Oitenta anos

Escrevo esse texto na data em que mainha faria 80 anos. Nasceu em 04 de fevereiro, e a registraram noutra data, como era comum num interior dos anos 1940. O sertão nunca saíra dela, tão pouco ela gostava em sair de lá. Raríssimas foras às vezes que topou essa aventura. Não gostava de lugar nenhum a não ser aquele que chamava de seu. Poderia ter sido atriz de teatro por ser performática demais, e agrônoma, tamanho era seu amor pela terra, pelas plantas. Não conto as vezes que recusou ficar mais tempo comigo no litoral, por causa de suas plantas.

_Exercício a_
Reescreva a listagem de diferenças inteira trocando "Year" por "Ano" e deixando todo o resto igual. Não inclua as imagens na resposta.

_Dados fornecidos_
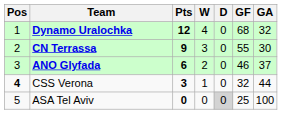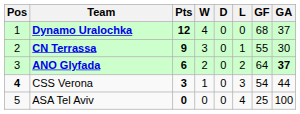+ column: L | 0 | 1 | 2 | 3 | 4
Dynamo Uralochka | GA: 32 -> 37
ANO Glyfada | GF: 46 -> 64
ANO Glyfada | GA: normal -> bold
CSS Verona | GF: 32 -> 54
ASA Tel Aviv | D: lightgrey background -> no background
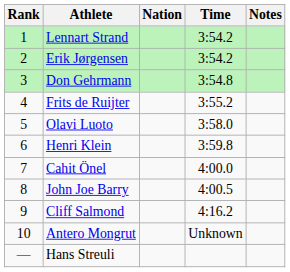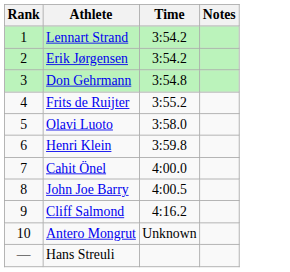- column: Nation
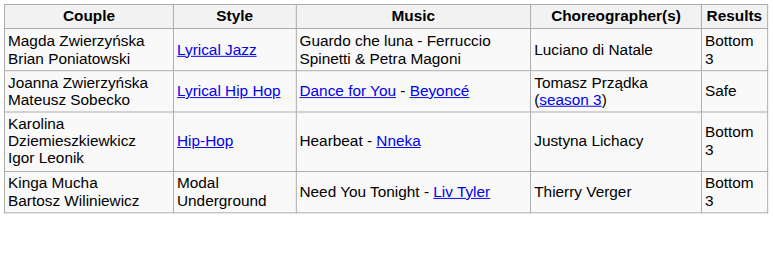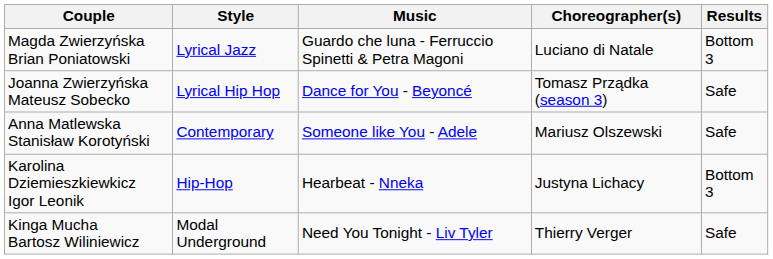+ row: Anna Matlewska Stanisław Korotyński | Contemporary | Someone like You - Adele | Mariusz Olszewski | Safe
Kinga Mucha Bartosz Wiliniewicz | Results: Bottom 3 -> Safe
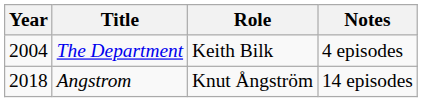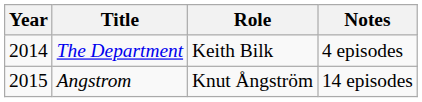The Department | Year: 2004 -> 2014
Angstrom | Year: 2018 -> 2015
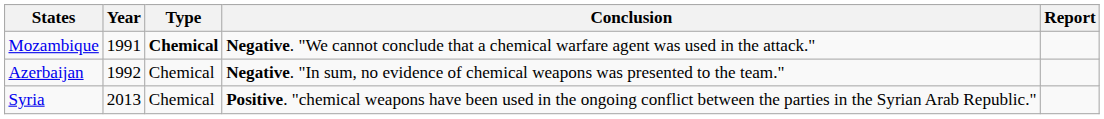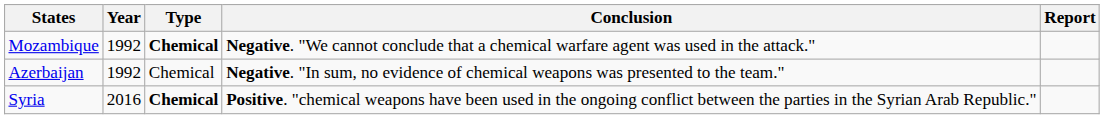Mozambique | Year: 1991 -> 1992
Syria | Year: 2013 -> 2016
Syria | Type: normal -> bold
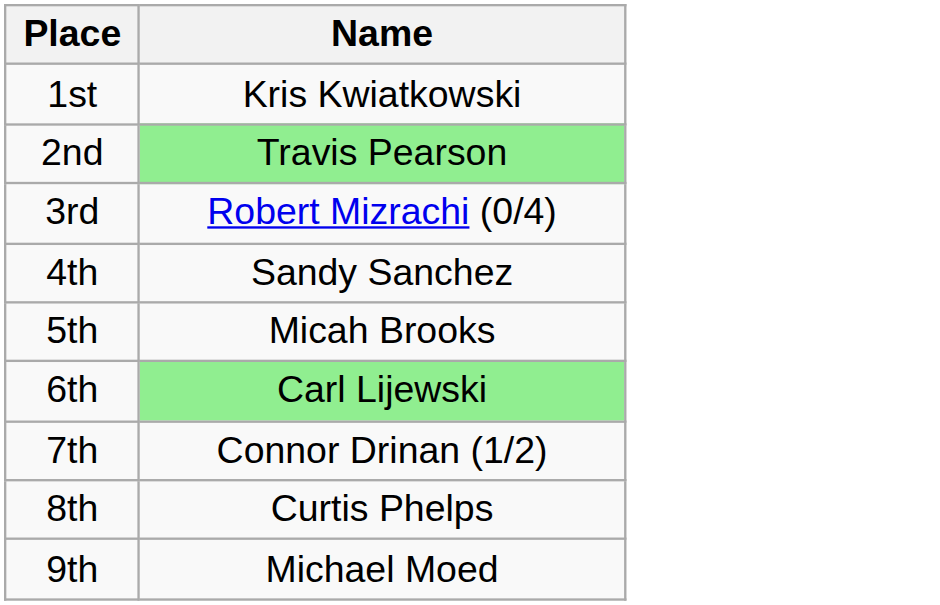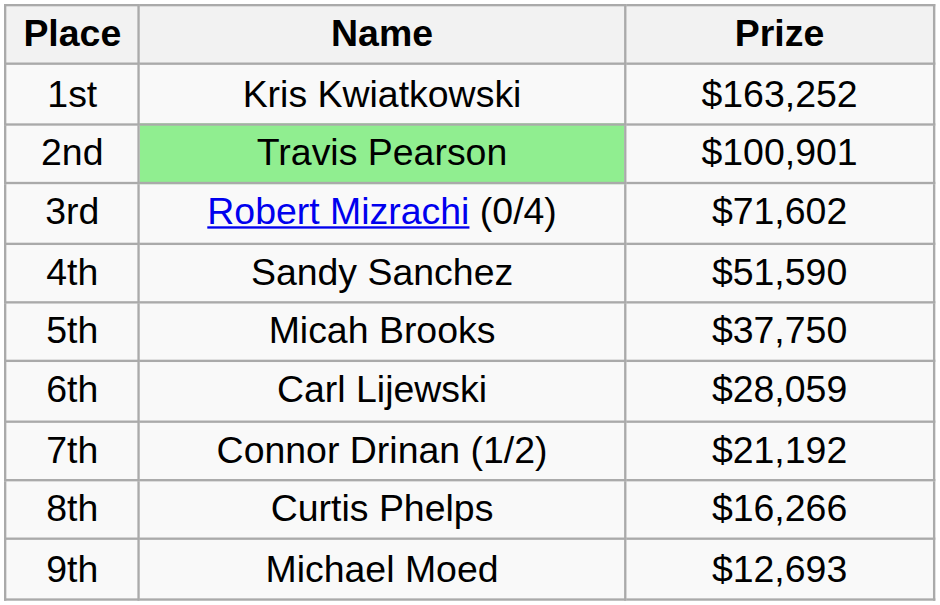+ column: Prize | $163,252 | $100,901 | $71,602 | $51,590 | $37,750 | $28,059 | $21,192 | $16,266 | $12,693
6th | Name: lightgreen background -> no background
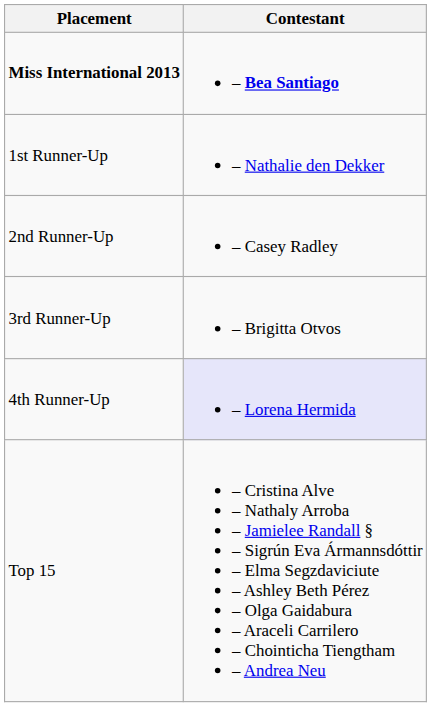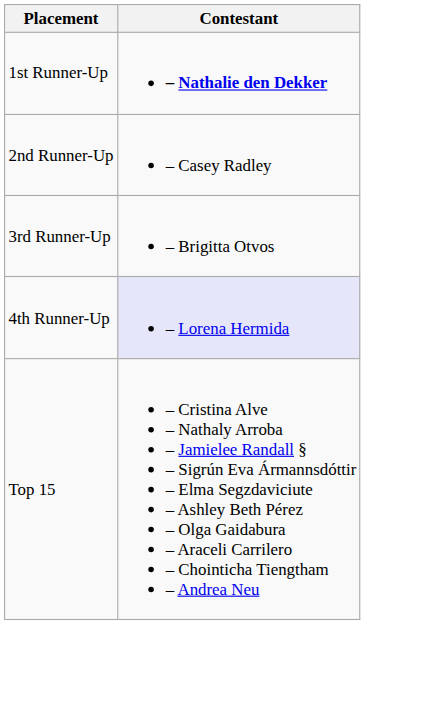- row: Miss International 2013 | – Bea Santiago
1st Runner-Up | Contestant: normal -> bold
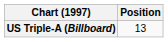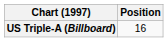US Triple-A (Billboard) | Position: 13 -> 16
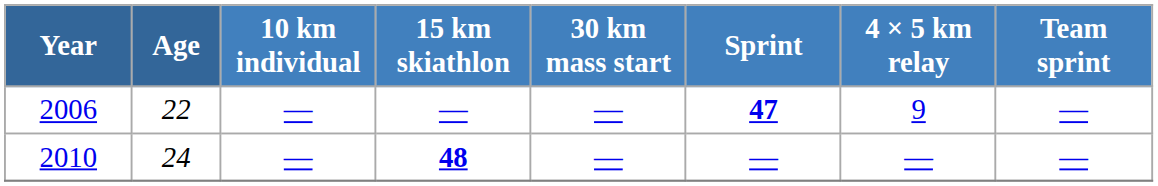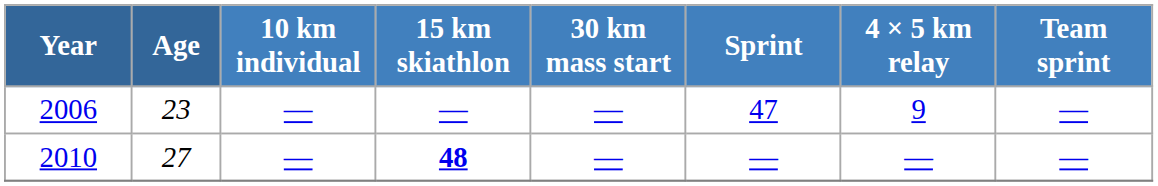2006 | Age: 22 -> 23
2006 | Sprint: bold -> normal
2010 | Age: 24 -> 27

_Exercício b_
Responda com base no texto "Oitenta anos":
(i) Em que dia e mês a mãe nasceu?
(ii) Que duas profissões, segundo o texto, ela poderia ter seguido?
(iii) Por causa de quê ela recusava ficar mais tempo no litoral?

_Resposta correta a_
+ column: L | 0 | 1 | 2 | 3 | 4
Dynamo Uralochka | GA: 32 -> 37
ANO Glyfada | GF: 46 -> 64
ANO Glyfada | GA: normal -> bold
CSS Verona | GF: 32 -> 54
ASA Tel Aviv | D: lightgrey background -> no background
- column: Nation
+ row: Anna Matlewska Stanisław Korotyński | Contemporary | Someone like You - Adele | Mariusz Olszewski | Safe
Kinga Mucha Bartosz Wiliniewicz | Results: Bottom 3 -> Safe
The Department | Ano: 2004 -> 2014
Angstrom | Ano: 2018 -> 2015
Mozambique | Ano: 1991 -> 1992
Syria | Ano: 2013 -> 2016
Syria | Type: normal -> bold
+ column: Prize | $163,252 | $100,901 | $71,602 | $51,590 | $37,750 | $28,059 | $21,192 | $16,266 | $12,693
6th | Name: lightgreen background -> no background
- row: Miss International 2013 | – Bea Santiago
1st Runner-Up | Contestant: normal -> bold
US Triple-A (Billboard) | Position: 13 -> 16
2006 | Age: 22 -> 23
2006 | Sprint: bold -> normal
2010 | Age: 24 -> 27

_Resposta correta b_
(i) Em 04 de fevereiro.
(ii) Atriz de teatro e agrônoma.
(iii) Por causa de suas plantas.